Pasardana.id - Inflasi Korea Selatan mencapai level tertinggi dalam 14 tahun terakhir pada Mei akibat tingginya biaya energi dan makanan sering berlangsungnya perang di Ukraina.

Seperti dilansir Yonhap News, Jumat (3/6/2022), indeks harga konsumen meningkat 5,4 persen bulan lalu year-on-year. Sebelumnya pada April, angka indeks hanya naik 4,8 persen year-on-year.

Peningkatan yang terjadi merupakan yang tertinggi sejak Agustus 2008, ketika angka inflasi mencapai 5,6 persen. Angka inflasi melampaui 5 persen untuk pertama kali sejak September 2008.
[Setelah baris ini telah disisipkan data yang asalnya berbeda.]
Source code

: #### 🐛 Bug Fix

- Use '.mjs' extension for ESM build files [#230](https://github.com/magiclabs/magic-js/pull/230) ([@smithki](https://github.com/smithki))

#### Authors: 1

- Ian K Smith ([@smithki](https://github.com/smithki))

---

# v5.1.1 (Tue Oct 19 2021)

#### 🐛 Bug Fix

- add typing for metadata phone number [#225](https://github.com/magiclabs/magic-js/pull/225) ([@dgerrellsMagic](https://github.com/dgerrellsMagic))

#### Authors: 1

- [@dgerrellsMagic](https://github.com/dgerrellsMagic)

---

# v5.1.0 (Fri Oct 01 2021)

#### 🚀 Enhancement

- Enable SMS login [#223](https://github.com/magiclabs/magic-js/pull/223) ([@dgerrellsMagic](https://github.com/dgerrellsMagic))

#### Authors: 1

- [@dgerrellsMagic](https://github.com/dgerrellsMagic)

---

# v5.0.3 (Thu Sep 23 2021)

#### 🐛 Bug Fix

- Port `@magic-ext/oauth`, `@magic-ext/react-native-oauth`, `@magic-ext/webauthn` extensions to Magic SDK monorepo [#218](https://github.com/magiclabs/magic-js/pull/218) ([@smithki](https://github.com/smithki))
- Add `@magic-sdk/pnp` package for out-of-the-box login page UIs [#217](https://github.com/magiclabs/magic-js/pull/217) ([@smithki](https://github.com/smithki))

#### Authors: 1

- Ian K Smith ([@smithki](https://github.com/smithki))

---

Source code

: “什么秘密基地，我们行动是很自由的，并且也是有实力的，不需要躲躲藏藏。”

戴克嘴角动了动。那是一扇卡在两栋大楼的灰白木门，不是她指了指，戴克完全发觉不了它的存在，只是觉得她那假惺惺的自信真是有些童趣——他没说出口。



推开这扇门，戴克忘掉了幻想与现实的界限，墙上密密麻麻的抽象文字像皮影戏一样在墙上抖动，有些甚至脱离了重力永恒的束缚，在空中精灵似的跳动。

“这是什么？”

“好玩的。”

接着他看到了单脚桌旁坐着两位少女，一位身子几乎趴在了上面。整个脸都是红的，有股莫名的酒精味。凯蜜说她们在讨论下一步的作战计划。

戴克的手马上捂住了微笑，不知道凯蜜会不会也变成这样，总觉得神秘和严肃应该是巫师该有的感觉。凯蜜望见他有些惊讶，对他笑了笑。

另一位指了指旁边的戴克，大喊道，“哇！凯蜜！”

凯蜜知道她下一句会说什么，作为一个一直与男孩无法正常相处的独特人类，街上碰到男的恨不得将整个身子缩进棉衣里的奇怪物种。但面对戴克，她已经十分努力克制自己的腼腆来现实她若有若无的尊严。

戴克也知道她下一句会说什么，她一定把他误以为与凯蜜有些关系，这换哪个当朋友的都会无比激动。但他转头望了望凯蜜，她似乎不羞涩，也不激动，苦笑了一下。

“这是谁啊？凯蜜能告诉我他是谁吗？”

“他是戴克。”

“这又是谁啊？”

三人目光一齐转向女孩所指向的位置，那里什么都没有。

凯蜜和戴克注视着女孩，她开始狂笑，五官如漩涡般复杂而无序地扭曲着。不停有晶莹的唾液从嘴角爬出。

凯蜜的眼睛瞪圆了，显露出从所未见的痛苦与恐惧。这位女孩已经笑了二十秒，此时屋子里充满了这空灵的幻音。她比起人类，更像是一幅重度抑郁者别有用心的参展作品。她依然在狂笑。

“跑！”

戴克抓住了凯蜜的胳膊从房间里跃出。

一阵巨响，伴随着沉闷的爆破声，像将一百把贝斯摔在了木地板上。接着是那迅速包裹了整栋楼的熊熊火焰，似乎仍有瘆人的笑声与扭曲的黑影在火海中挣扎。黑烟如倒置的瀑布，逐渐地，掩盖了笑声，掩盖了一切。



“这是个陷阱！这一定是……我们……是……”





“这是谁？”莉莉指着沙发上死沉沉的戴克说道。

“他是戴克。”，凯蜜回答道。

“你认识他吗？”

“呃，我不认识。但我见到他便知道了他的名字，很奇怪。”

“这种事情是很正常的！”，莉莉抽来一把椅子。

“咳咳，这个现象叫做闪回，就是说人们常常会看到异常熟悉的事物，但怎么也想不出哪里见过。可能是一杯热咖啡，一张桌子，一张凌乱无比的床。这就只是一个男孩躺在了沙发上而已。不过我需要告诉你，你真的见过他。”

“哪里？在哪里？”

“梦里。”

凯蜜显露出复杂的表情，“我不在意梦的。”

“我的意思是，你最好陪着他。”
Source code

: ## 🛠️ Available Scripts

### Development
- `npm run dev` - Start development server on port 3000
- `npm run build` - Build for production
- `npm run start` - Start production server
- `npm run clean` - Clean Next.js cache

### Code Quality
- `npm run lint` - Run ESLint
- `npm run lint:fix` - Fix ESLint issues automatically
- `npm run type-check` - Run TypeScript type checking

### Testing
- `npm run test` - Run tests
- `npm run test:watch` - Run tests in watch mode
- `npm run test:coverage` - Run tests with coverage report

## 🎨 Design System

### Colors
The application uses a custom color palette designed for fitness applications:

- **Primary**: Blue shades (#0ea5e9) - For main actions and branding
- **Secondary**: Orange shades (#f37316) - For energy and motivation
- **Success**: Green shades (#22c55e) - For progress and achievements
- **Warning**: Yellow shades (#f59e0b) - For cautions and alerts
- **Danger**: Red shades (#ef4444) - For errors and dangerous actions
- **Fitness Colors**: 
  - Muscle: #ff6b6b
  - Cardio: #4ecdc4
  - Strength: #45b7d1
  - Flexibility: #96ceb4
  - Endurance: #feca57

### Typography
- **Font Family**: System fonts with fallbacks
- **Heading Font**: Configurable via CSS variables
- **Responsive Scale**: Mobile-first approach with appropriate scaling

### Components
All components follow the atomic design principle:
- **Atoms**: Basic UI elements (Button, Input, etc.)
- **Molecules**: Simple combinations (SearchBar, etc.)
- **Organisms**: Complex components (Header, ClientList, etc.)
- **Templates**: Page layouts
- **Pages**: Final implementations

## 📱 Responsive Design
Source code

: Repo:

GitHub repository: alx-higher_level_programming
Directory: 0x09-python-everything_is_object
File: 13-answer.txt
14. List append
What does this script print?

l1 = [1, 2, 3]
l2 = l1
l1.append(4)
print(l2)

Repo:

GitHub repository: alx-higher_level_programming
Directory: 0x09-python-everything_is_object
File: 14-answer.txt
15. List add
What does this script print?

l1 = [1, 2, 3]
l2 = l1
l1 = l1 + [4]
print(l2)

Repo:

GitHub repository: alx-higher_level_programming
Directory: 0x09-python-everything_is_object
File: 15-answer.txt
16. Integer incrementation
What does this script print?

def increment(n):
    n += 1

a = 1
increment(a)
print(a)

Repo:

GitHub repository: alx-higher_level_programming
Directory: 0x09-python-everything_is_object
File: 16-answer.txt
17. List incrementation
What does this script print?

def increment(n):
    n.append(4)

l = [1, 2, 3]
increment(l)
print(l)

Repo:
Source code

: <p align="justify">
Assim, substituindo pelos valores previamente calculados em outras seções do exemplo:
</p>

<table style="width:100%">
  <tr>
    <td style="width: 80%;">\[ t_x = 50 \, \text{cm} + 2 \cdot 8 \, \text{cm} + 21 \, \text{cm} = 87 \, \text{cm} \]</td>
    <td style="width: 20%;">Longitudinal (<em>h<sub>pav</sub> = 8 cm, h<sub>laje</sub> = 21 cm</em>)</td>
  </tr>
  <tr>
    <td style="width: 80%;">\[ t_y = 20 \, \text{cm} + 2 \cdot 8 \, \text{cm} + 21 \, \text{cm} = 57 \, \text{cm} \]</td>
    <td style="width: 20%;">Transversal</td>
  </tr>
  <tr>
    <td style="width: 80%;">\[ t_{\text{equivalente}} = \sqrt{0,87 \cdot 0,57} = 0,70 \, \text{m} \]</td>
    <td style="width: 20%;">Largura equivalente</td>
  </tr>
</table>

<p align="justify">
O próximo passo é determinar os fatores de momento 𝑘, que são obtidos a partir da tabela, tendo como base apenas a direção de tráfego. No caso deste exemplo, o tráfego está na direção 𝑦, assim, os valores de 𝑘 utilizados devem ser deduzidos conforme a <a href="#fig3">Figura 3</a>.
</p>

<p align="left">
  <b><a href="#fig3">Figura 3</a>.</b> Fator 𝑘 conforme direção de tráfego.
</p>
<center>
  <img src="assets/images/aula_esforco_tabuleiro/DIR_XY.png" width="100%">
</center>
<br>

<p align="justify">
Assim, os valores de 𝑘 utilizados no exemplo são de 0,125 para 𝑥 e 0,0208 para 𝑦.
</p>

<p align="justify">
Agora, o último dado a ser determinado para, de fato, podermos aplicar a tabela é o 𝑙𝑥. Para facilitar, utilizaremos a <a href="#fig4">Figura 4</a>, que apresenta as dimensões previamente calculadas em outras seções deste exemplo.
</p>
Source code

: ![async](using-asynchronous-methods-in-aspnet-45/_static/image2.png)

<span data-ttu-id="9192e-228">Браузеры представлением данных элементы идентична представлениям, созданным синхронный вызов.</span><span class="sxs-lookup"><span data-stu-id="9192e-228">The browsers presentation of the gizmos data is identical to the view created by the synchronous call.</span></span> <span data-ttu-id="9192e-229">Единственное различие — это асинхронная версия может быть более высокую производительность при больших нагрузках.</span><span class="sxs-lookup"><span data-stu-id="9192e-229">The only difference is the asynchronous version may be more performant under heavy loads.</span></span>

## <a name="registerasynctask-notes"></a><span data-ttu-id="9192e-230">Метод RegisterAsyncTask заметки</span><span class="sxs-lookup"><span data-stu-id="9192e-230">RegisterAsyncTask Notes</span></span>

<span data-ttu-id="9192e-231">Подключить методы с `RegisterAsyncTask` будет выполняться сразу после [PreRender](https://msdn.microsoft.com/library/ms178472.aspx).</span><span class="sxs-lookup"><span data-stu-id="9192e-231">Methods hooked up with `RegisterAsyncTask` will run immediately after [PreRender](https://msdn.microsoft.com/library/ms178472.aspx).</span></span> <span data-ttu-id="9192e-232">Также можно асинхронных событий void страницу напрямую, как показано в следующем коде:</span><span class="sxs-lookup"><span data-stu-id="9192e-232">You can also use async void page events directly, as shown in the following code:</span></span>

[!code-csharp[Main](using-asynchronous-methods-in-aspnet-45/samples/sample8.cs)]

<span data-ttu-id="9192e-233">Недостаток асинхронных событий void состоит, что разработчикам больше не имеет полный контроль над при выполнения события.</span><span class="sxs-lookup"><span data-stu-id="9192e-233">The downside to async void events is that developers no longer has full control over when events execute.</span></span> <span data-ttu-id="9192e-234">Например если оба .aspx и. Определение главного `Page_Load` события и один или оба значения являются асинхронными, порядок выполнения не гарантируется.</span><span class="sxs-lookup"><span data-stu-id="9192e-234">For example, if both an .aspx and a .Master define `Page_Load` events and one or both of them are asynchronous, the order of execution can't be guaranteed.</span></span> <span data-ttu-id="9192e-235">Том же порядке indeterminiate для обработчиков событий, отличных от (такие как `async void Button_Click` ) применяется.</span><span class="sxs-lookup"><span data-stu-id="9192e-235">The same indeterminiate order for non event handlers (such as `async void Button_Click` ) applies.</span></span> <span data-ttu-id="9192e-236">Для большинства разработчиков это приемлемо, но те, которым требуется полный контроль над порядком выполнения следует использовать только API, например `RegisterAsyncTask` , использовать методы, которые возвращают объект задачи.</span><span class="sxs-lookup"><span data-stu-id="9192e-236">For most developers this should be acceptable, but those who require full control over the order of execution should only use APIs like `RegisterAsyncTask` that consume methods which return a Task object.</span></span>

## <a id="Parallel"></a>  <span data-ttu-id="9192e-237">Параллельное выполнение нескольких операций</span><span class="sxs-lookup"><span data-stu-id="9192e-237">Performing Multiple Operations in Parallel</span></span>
Indeks harga konsumen melampaui target bank sentral Korea Selatan peningkatan 2 persen untuk bulan ke-14 beruntun.

Harga bahan bakar minyak (BBM) meningkat 34,8 persen year-on-year pada Mei. Sebelumnya pada April, harga meningkat 34,4 persen year-on-year.

Harga produk pertanian, peternakan, dan perikanan meningkat 4,2 persen year-on-year pada Mei. Sebelumnya pada April, harga hanya meningkat 1,9 persen year-on-year.

Menurut Wakil Gubernur Bank of Korea Lee Seung-Heong, angka inflasi diperkirakan akan berada di kisaran 5 persen pada dua bulan selanjutnya.